Text block:

═══

Gator stated that it did not "use" plaintiffs' marks in commerce by inserting pop-up ads into the plaintiffs' Web pages. According to Gator, the advertisements "reside only on its users' computers and are sequentially displayed in stand-alone windows separate and apart from any browser window displaying plaintiffs' Web sites."

The plaintiffs' argument was supported by the distinct advertisement doctrine. Under the doctrine, a fact-finder evaluates two or more proximate advertisements and determines whether a reasonable person would conclude that their content came from the same source or entity. In the case of pop-up ads, an unlawful trade practice arises when a pop-up ad is so closely associated with another's content in time and location as to be perceived as part of the other's content. The Gator court viewed the pop-up ad and the unrelated content as a distinct advertisement, and found that the Gator advertisement host server "used" the plaintiffs' registered marks in commerce.

Trademark Infringement

In trademark infringement suits, the plaintiff must prove the likelihood of consumer confusion. In Gator, the plaintiffs claimed that the instant concurrence of the pop-up ads and plaintiffs' marks caused consumers to believe that the plaintiffs were somehow affiliated with the pop-up advertisers. The unauthorized use of another's trademark to lure consumers can create what is called initial interest confusion.

In a similar case, Home Box Office, Inc. v. Showtime/Movie Channel, Inc., 832 F.2d 1311 [2d Cir. 1987], the Second U.S. Circuit Court of Appeals found Showtime's ads could mislead and confuse consumers. The ads, which ran at a national cable programming convention, simultaneously showed both Showtime's and HBO's marks.

Unfair competition

Unfair competition was another element of the Gator plaintiffs' complaint. The federal unfair competition statute prohibits the use of "any word, term, name, symbol, or device, or any combination thereof ... which is likely to cause confusion ... as to the affiliation, connection, or association of such person with another person, or as to the origin, sponsorship, or approval of his or her goods, services, or commercial activities by another person." 15 U.S.C. 1125[a][1] [2002]. Under the distinct advertisement doctrine, the pop-up advertisement's proximity to another's content will result in a finding of unfair competition.

Unfair competition may be based on a trade dress complaint. Trade dress refers generally to the image of a product, particularly its source identifiers such as packaging color combinations, wrapping and dimensional features. In the case of a pop-up ad, the entire trade dress of another's product is incorporated into the display area where the pop-up ad appears. The Internet viewer may erroneously couple another's trade dress with a pop-up advertisement. Once more it should be noted that this outcome depends upon the acceptance of the distinct advertisement doctrine.

Trademark dilution

Dilution was another cause of action - rooted in unfair competition - raised by the Gator plaintiffs. Trademark dilution is the continuing destruction of a mark by virtue of its use on noncompeting goods. Because pop-up advertising is novel to the law, the plaintiffs' grievances raise a novel issue: whether adware schemes can fit into the tarnishment or blurring theory of dilution.

═══

Entries shown:
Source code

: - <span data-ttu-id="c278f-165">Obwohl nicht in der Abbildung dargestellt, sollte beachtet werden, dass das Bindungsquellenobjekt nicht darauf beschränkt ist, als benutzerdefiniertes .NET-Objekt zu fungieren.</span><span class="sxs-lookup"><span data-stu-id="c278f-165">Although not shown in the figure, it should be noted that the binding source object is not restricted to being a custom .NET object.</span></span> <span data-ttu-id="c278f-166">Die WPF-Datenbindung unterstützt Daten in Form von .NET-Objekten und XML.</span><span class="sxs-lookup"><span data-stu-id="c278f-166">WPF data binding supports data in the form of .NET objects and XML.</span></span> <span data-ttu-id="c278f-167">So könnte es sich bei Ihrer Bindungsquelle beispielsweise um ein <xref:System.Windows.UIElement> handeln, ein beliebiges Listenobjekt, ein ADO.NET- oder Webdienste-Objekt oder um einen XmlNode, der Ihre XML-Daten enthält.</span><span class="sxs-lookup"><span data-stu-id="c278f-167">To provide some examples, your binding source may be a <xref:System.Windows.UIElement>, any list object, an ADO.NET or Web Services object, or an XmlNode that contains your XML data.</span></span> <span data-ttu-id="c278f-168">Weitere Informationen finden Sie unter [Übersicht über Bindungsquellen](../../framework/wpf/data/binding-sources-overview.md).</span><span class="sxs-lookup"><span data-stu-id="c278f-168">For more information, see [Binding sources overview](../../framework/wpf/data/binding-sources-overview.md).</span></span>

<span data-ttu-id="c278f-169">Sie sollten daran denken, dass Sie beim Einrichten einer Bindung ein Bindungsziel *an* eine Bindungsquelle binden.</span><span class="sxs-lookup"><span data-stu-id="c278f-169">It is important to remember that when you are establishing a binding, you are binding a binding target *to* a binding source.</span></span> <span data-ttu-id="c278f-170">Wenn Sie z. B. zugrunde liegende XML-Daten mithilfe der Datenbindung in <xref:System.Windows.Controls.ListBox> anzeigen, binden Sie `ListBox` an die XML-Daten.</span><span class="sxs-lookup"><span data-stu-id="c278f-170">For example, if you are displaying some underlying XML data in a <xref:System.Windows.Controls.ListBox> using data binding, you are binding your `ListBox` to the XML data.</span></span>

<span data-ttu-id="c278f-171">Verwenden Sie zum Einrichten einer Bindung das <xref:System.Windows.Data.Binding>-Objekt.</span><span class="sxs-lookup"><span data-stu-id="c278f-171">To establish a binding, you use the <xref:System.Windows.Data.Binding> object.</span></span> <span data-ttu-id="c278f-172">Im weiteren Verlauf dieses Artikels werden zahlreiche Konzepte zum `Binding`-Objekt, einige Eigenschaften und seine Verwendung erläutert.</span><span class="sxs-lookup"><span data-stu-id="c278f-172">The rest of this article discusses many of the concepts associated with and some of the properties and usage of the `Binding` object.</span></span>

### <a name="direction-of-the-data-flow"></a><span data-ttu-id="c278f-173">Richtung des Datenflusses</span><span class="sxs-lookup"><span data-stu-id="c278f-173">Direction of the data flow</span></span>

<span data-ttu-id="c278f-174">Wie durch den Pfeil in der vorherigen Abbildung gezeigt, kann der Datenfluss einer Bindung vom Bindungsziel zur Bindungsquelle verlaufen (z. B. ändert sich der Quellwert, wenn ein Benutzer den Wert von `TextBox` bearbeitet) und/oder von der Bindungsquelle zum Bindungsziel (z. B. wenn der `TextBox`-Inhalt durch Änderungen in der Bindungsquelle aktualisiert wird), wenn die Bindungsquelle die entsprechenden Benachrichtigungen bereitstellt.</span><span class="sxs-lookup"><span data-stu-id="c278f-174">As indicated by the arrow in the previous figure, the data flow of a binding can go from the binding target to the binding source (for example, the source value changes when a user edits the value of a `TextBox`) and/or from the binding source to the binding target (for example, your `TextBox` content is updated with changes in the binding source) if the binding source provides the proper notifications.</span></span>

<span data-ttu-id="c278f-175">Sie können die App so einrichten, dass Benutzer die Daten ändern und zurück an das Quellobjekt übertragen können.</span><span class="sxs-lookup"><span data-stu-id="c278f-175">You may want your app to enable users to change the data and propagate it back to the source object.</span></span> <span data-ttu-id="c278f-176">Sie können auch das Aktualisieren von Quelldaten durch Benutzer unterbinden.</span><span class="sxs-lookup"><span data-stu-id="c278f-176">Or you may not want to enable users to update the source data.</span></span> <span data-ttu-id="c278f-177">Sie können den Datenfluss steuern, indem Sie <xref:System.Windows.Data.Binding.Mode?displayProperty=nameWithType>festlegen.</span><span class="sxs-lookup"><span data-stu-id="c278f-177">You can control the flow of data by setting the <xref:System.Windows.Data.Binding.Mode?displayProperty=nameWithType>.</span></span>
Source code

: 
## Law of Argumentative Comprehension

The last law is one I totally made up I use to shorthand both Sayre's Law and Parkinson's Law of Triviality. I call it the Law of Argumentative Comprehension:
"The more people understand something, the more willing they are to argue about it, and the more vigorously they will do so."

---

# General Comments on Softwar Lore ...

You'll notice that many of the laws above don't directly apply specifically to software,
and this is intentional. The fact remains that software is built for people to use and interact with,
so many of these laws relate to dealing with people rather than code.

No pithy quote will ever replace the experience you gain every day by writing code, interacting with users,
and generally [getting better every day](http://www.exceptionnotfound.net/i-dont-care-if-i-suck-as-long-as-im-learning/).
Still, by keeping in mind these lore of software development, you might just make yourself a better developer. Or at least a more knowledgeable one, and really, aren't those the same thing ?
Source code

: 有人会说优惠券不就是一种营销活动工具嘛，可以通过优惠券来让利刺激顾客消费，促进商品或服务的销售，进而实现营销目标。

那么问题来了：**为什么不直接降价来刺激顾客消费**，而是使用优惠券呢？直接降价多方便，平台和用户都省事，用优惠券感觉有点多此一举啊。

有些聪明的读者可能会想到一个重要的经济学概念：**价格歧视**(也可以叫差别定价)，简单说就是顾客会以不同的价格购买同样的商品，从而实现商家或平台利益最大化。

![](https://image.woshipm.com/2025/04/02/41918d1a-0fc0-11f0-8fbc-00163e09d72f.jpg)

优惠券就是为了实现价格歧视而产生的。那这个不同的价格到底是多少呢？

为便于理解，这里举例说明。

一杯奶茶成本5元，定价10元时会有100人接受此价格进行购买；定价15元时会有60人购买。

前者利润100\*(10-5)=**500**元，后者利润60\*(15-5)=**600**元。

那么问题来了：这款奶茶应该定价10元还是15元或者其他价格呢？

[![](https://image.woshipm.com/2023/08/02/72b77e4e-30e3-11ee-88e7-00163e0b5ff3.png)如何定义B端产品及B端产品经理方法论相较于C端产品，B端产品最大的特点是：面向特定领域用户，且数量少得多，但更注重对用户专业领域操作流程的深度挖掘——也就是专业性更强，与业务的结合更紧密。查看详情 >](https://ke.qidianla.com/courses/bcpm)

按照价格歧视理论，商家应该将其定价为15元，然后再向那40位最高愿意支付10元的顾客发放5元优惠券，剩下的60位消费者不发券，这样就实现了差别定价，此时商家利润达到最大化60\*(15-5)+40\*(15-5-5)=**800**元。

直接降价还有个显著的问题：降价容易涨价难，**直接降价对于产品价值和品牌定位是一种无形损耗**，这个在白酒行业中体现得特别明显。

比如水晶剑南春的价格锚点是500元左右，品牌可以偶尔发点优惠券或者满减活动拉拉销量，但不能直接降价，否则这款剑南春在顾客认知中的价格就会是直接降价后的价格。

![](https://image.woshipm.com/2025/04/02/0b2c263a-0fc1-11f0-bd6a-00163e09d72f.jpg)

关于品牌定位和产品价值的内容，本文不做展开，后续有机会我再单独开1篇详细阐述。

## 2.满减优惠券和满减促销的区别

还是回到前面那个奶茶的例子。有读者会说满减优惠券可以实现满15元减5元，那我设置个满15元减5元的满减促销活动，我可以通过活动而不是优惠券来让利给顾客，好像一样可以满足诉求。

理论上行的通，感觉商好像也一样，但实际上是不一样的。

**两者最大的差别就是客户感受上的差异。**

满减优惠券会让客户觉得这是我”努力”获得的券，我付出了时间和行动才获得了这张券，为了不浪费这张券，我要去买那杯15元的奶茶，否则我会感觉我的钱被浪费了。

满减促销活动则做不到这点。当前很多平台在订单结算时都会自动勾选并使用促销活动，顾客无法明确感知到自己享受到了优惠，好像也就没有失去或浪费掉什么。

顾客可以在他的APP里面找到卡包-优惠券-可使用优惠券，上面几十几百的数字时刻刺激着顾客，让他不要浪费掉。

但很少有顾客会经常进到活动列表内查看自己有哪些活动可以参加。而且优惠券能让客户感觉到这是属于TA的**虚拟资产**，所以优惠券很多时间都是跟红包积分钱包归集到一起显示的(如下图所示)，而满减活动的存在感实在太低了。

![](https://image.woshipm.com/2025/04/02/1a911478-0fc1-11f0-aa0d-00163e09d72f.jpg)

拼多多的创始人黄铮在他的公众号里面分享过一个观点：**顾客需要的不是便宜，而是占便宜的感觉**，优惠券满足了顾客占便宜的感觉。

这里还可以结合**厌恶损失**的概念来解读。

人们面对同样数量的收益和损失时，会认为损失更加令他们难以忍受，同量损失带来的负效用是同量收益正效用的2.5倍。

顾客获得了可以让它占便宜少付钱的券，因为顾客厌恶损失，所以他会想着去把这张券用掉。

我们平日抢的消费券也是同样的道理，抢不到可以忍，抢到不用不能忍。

═══

Problem to solve:
Set down the part of the pop-up advertising text starting with "In a similar" and going on through "and HBO's marks.", copying it word for word.

Task response:
In a similar case, Home Box Office, Inc. v. Showtime/Movie Channel, Inc., 832 F.2d 1311 [2d Cir. 1987], the Second U.S. Circuit Court of Appeals found Showtime's ads could mislead and confuse consumers. The ads, which ran at a national cable programming convention, simultaneously showed both Showtime's and HBO's marks.